It appears that IT directors are confused about the role of application service providers (ASPs) (Corporate users query ASPs' role, 6 July), what they offer and whether it represents a new business model or simply a return to the old bureau services offered during the 1960s.
I am not surprised they are confused. I have gone through the business plans of numerous ASPs, and so far their efforts have been almost exclusively concentrated on building their proposition rather than selling into the market.
Despite optimistic market projections from industry analysts, there are still very few deals signed in the UK, and many ASPs have not even put a sales operation in place. So it is no surprise that IT directors are unsure about the benefits of ASPs.
Crucial to gaining a proper understanding of how the market will evolve is understanding the differences between an ASP and a company using the ASP model.
The former are pure plays, attacking one segment of the SME market and using messaging as an entry point. The expectation is that as SMEs become comfortable with the concept they will allow more of their IT to be outsourced to ASPs.

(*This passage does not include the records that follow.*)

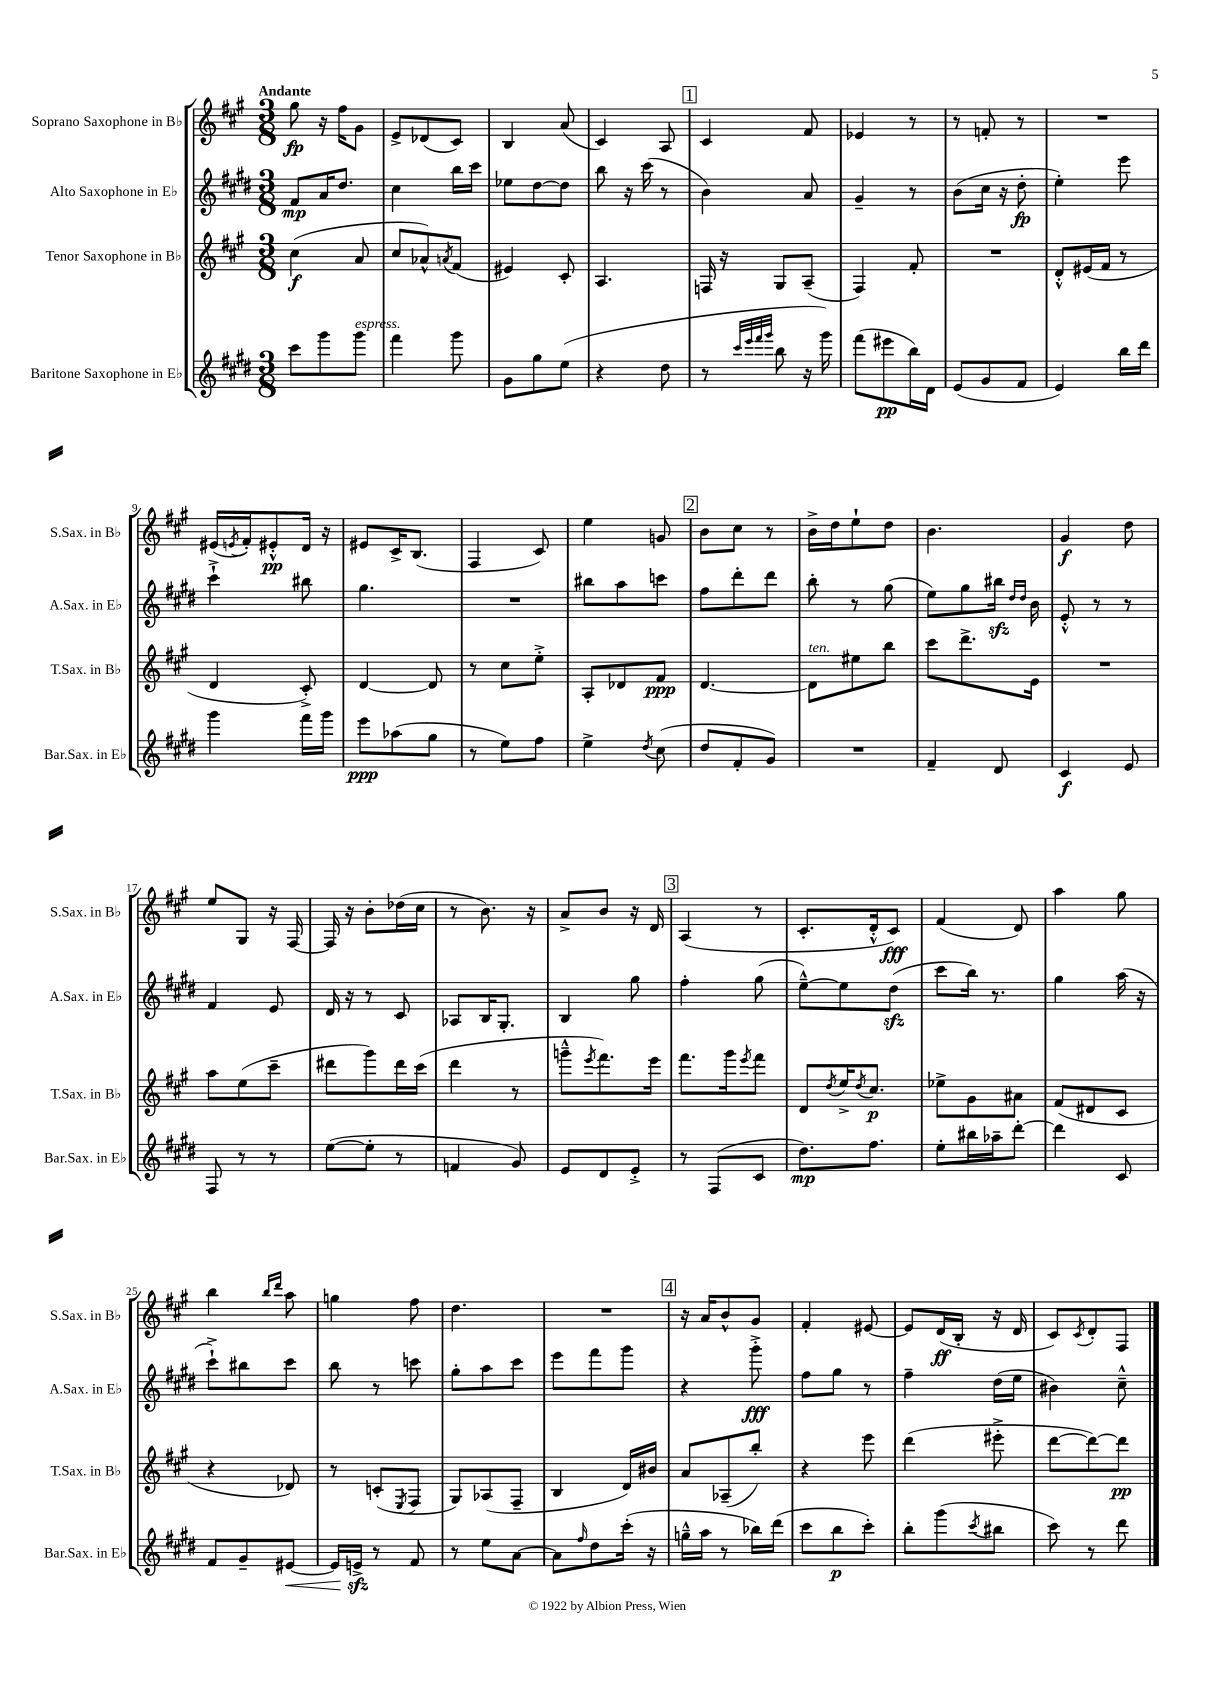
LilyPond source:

<<
\new StaffGroup <<
\new Staff = "s0" \with { instrumentName = "Soprano Saxophone in Bb" shortInstrumentName = "S.Sax. in Bb" } {
    \clef treble \key a \major \numericTimeSignature \time 3/8 \tempo "Andante"
    gis''8\fp r16 fis''16 gis'8 |
    e'8-> des'8( cis'8) |
    b4 a'8( |
    cis'4) a8 |
    \mark \markup { \box "1" } cis'4 fis'8 |
    ees'4 r8 |
    r8 f'8-. r8 |
    R4. |
    eis'16( \acciaccatura { e'8 } fis'16-.) eis'8-.-^\pp d'16 r16 |
    eis'8 cis'16-> b8.( |
    fis4 cis'8) |
    e''4 g'8 |
    \mark \markup { \box "2" } b'8 cis''8 r8 |
    b'16-> d''16 e''8-! d''8 |
    b'4. |
    gis'4\f d''8 |
    e''8 gis8 r16 fis16~ |
    fis16 r16 b'8-. des''16( cis''16 |
    r8 b'8.) r16 |
    a'8-> b'8 r16 d'16 |
    \mark \markup { \box "3" } a4( r8 |
    cis'8.-. d'16-.-^ cis'8\fff) |
    fis'4( d'8) |
    a''4 gis''8 |
    b''4 \grace { b''16 d'''16 } a''8 |
    g''4 fis''8 |
    d''4. |
    R4. |
    \mark \markup { \box "4" } r16 a'16 b'8-^ gis'8 |
    fis'4-. eis'8~ |
    eis'8 d'16\ff( b16-. r16 d'16 |
    cis'8) \acciaccatura { cis'8 } d'8-. fis8 \bar "|." |
}
\new Staff = "s1" \with { instrumentName = "Alto Saxophone in Eb" shortInstrumentName = "A.Sax. in Eb" } {
    \clef treble \key e \major \numericTimeSignature \time 3/8
    fis'8\mp a'16 dis''8. |
    cis''4 b''16 cis'''16 |
    ees''8 dis''8~ dis''8 |
    b''8 r16 cis'''16( r8 |
    \mark \markup { \box "1" } b'4) a'8 |
    gis'4-- r8 |
    b'8( cis''16 r16 dis''8-.\fp |
    e''4-.) e'''8 |
    cis'''4-!-> bis''8 |
    gis''4. |
    R4. |
    bis''8 a''8 c'''8 |
    \mark \markup { \box "2" } fis''8 dis'''8-. dis'''8 |
    b''8-. r8 gis''8( |
    e''8) gis''8 bis''16\sfz \grace { dis''16 dis''16 } b'16 |
    e'8-.-^ r8 r8 |
    fis'4 e'8 |
    dis'16 r16 r8 cis'8 |
    aes8 b16 gis8.-. |
    b4 gis''8 |
    \mark \markup { \box "3" } fis''4-. gis''8( |
    e''8~---^) e''8 dis''8\sfz( |
    cis'''8 b''16) r8. |
    gis''4 a''16( r16 |
    cis'''8-!->) bis''8 cis'''8 |
    b''8 r8 c'''8 |
    gis''8-. a''8 cis'''8 |
    e'''8 fis'''8 gis'''8 |
    \mark \markup { \box "4" } r4 gis'''8-.->\fff |
    fis''8 gis''8 r8 |
    fis''4-- dis''16( e''16 |
    bis'4) cis''8---^ \bar "|." |
}
\new Staff = "s2" \with { instrumentName = "Tenor Saxophone in Bb" shortInstrumentName = "T.Sax. in Bb" } {
    \clef treble \key a \major \numericTimeSignature \time 3/8
    cis''4\f( a'8 |
    cis''8 aes'8-^) \acciaccatura { a'8 } fis'8( |
    eis'4) cis'8-. |
    a4. |
    \mark \markup { \box "1" } f16 r16 gis8 a8--( |
    fis4) fis'8-. |
    R4. |
    d'8-.-^ eis'16( fis'16 r8 |
    d'4 cis'8-.->) |
    d'4~ d'8 |
    r8 cis''8 e''8-.-> |
    a8-. des'8 fis'8\ppp |
    \mark \markup { \box "2" } d'4.~ |
    d'8^\markup { \italic "ten." } eis''8 b''8 |
    cis'''8 d'''8.-> e'16 |
    R4. |
    a''8 e''8( cis'''8-- |
    dis'''8 gis'''8) dis'''16 cis'''16( |
    d'''4 r8 |
    g'''8---^ \acciaccatura { e'''8 } fis'''8.) e'''16 |
    \mark \markup { \box "3" } fis'''8. gis'''16 \acciaccatura { e'''8 } fis'''8 |
    d'8 \acciaccatura { d''8 } e''16-> \acciaccatura { d''8 } cis''8.\p |
    ees''8-> gis'8 ais'8 |
    fis'8( dis'8 cis'8 |
    r4 des'8) |
    r8 c'8-.( \acciaccatura { e8 } fis8 |
    gis8) aes8( fis8-- |
    b4 d'16) bis'16 |
    \mark \markup { \box "4" } a'8 aes8--( b''8-.) |
    r4 e'''8 |
    d'''4( eis'''8-.-> |
    d'''8~ d'''8~) d'''8\pp \bar "|." |
}
\new Staff = "s3" \with { instrumentName = "Baritone Saxophone in Eb" shortInstrumentName = "Bar.Sax. in Eb" } {
    \clef treble \key e \major \numericTimeSignature \time 3/8
    cis'''8 gis'''8 gis'''8^\markup { \italic "espress." } |
    fis'''4 gis'''8 |
    gis'8 gis''8 e''8( |
    r4 dis''8 |
    \mark \markup { \box "1" } r8 \grace { cis'''32 e'''32 fis'''32 gis'''32 } b''8 r16 gis'''16) |
    fis'''8( eis'''8\pp b''16) dis'16 |
    e'8( gis'8 fis'8 |
    e'4) b''16 dis'''16 |
    gis'''4 fis'''16 gis'''16 |
    e'''8\ppp aes''8( gis''8 |
    r8 e''8) fis''8 |
    e''4-> \acciaccatura { dis''8 } cis''8( |
    \mark \markup { \box "2" } dis''8 fis'8-. gis'8) |
    R4. |
    fis'4-- dis'8 |
    cis'4\f e'8 |
    fis8 r8 r8 |
    e''8~( e''8-. r8 |
    f'4 gis'8) |
    e'8 dis'8 e'8-.-> |
    \mark \markup { \box "3" } r8 fis8( cis'8 |
    dis''8.\mp) fis''8. |
    e''8-. bis''16 aes''16-- dis'''8~-. |
    dis'''4 cis'8 |
    fis'8 gis'8-- eis'8~\< |
    eis'16 e'16->\sfz\! r8 fis'8 |
    r8 e''8 a'8~ |
    a'8 \grace { fis''16 } dis''8 cis'''16-.( r16 |
    \mark \markup { \box "4" } g''16---^ a''16 r8 bes''16) dis'''16( |
    cis'''8 b''8\p cis'''8-.) |
    b''8-. gis'''8( \acciaccatura { cis'''8 } bis''8 |
    cis'''8) r8 dis'''8 \bar "|." |
}
>>
>>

An example of a company of this type is Netstore, the UK's only publicly quoted pure-play ASP. It is having to innovate to deliver on its business model, for example, in setting up the remote administration of systems, but it is creating new recurring revenue streams.
However, because the contracts it wins are small in value (though numerous) it receives little publicity for them.
Companies using the ASP model, however, are essentially using telecoms technology as a channel to market that is attractive both in terms of cost and levels of service. An example is Microgen, a business-to-business billing services provider.
Microgen has moved from print and post to distributing summary bills via e-mail, with a link to detailed information held in its database. This is an example of an application being delivered by the ASP model. But, while it is being used by many large organisations, it will not lead Microgen to take over the running of its customers' IT systems.
When you appreciate the differences between ASPs and companies that use the ASPmodel, it is easier to answer some of the more common questions.
For instance, a single supplier is best for SMEs but is not appropriate for large organisations where needs are complex and systems are crucial to competitive edge. Upgrades to software applications will be performed free of charge (although there may be a price differential to reflect increased functionality).
With the widespread roll-out of DSL in the next few years, performance (which is already OK for low-grade applications) will improve dramatically and cease to be an issue, opening up the market for mission-critical real-time systems.
So while ASPs are unlikely to take over the running of large companies' IT systems for many years, selective outsourcing of applications, delivered via an ASP model, is likely to have a more rapid take-up. Some of these will be applications that are already available for sale but are being adapted for ASP delivery (eg Cedar Financials) and others will be applications developed specifically to take advantage of the ASP model (such as Microgen Axess).
Users will have to look carefully at contracts, but there is nothing new in that. The best advice for now is not to close your mind to the concept or regard it as either hype or a threat, but address the opportunities as they emerge on their own merits. And don't be worried if you feel you don't know enough about ASPs - when they get their offerings right, companies will be falling over themselves to educate you for free.
Ian Mitchell is an ITanalyst with stockbroker Beeson Gregory. His opinions should not be construed as investment advice.